When shopping for circuit breakers, be aware that some of them are polarized, meaning that they expect power to flow in one direction. The only breakers I've seen this on are DIN rail mounted circuit breakers. But it's something I now look for every time. Sometimes you have to dig to find this out. I bought a set of Midnight Solar DIN rail mounted DC circuit breakers recently and nothing in the product listing led me to believe they were polarized.
 
Retailers may not say if the breakers are polarized.

On Midnight's web page, most of the DC breaker listings way polarized or not:


Here's one that does not. But at least the picture clearly shows "+" and "-"


There ought to be a link for data sheet under "Documents" tab, but that has been broken for a while.

It also has a link to their tale of on-the-job learning regarding polarized breakers


The AC breakers of course don't say polarized.
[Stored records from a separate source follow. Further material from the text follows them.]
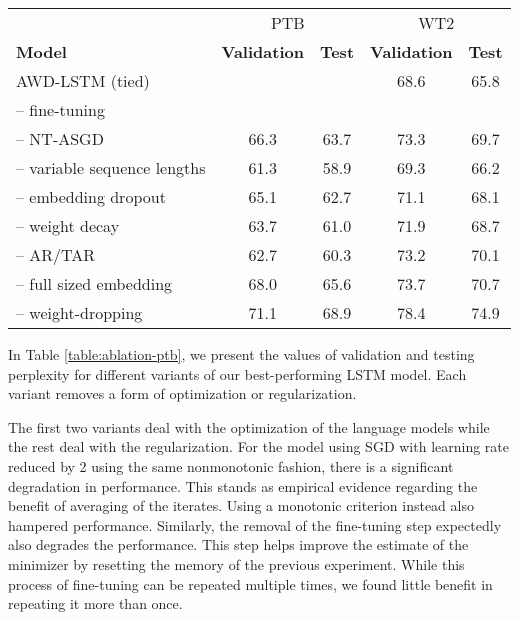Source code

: \documentclass{article}
\begin{document}
\begin{table*}
\center
\begin{tabular}{l|cc|cc}
\toprule
 & \multicolumn{2}{c|}{PTB} & \multicolumn{2}{c}{WT2} \\
\bf Model & \bf Validation &  \bf Test & \bf Validation &  \bf Test \\
\midrule

AWD-LSTM (tied) &  &  & 68.6 & 65.8\\
\midrule
-- fine-tuning &  &  &  &  \\
-- NT-ASGD & 66.3 & 63.7 & 73.3 & 69.7 \\
\midrule
-- variable sequence lengths & 61.3 & 58.9 & 69.3 & 66.2 \\
-- embedding dropout & 65.1 & 62.7 & 71.1 & 68.1 \\
-- weight decay & 63.7 & 61.0 & 71.9 & 68.7 \\
-- AR/TAR & 62.7 & 60.3 & 73.2 & 70.1 \\ 
-- full sized embedding & 68.0 & 65.6 & 73.7 & 70.7 \\
-- weight-dropping & 71.1 & 68.9 & 78.4 & 74.9 \\
\bottomrule
\end{tabular}
\caption{
Model ablations for our best LSTM models reporting results over the validation and test set on Penn Treebank and WikiText-2.
Ablations are split into optimization and regularization variants, sorted according to the achieved validation perplexity on WikiText-2.
}
\label{table:ablation-ptb}
\end{table*}

In Table \ref{table:ablation-ptb}, we present the values of validation and testing perplexity for different variants of our best-performing LSTM model.
Each variant removes a form of optimization or regularization.

The first two variants deal with the optimization of the language models while the rest deal with the regularization.
For the model using SGD with learning rate reduced by 2 using the same nonmonotonic fashion, there is a significant degradation in performance.
This stands as empirical evidence regarding the benefit of averaging of the iterates.
Using a monotonic criterion instead also hampered performance.
Similarly, the removal of the fine-tuning step expectedly also degrades the performance. This step helps improve the estimate of the minimizer by resetting the memory of the previous experiment. While this process of fine-tuning can be repeated multiple times, we found little benefit in repeating it more than once.
\end{document}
If a DC breaker is polarized, it can only be relied upon to shut off with current flowing one direction, not the other. If the application can have current flowing both directions, a non-polarized breaker is required.
Between an inverter/charger would be one, of course.
Between a charge controller and battery is another, because if the charge controller fails current could be dumped into it from battery.
Between PV panels and charge controller is another, if there are more than two parallel strings of PV panels. In the event one PV string gets shorted, all the other strings will dump their current into it, reverse direction.
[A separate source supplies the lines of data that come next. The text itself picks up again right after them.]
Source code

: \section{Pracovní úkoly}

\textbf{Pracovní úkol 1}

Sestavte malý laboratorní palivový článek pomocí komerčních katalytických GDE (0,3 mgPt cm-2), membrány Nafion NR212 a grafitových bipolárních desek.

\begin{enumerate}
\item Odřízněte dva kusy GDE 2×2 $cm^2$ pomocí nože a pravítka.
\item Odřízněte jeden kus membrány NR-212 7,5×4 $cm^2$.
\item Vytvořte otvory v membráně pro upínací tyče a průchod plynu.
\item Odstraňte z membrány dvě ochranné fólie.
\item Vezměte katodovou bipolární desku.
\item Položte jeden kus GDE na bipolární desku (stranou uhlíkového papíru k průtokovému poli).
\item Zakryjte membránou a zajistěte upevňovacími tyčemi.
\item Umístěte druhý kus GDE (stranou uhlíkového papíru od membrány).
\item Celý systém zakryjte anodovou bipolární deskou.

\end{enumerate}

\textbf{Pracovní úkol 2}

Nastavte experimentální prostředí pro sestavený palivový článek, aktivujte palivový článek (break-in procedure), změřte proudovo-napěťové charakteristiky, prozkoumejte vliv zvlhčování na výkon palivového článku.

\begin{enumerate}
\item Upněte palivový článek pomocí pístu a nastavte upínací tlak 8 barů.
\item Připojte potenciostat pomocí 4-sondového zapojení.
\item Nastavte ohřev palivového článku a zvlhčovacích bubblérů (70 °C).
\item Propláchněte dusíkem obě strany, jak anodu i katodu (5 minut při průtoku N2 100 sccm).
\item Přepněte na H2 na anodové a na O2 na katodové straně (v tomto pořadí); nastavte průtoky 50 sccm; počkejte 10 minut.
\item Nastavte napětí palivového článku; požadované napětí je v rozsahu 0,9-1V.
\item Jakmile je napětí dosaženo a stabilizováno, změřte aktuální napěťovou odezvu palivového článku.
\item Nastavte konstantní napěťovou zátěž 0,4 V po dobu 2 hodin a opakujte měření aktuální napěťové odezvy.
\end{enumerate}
If OP's "1200 watt pure sine wave inverter" is just an inverter, no charger and no PV connections, then polarized would be OK.
 
Another random tidbit on circuit breakers: even quality breakers will get very hot near their rated load.

I replace the garbage no-name breaker from my previous post with a Mechanical Products MP Series 17 200A breaker. When testing at my system's maximum load of around 2000W (ca. 180A via the breaker) the MP breaker got remarkably hot - the finger test suggests around 50-60C. The heat is definitely from the breaker: attached cabling remains only slightly warm. With about 120mV across the breaker at 180A, that's about 20W of power which would certainly heat things up. Notably the breaker seemed to reach a steady state and did not misbehave in the 10 minutes or so I ran the test for; unlike the no-name breaker which went high resistance without opening.

I contacted MP who responded very promptly and advised the above was a normal condition for 200A breaker at 180A, and that if temperature is an issue in the application a higher ampere rated device could be used.

Anyway, something to be aware of esp. when planning where to mount things.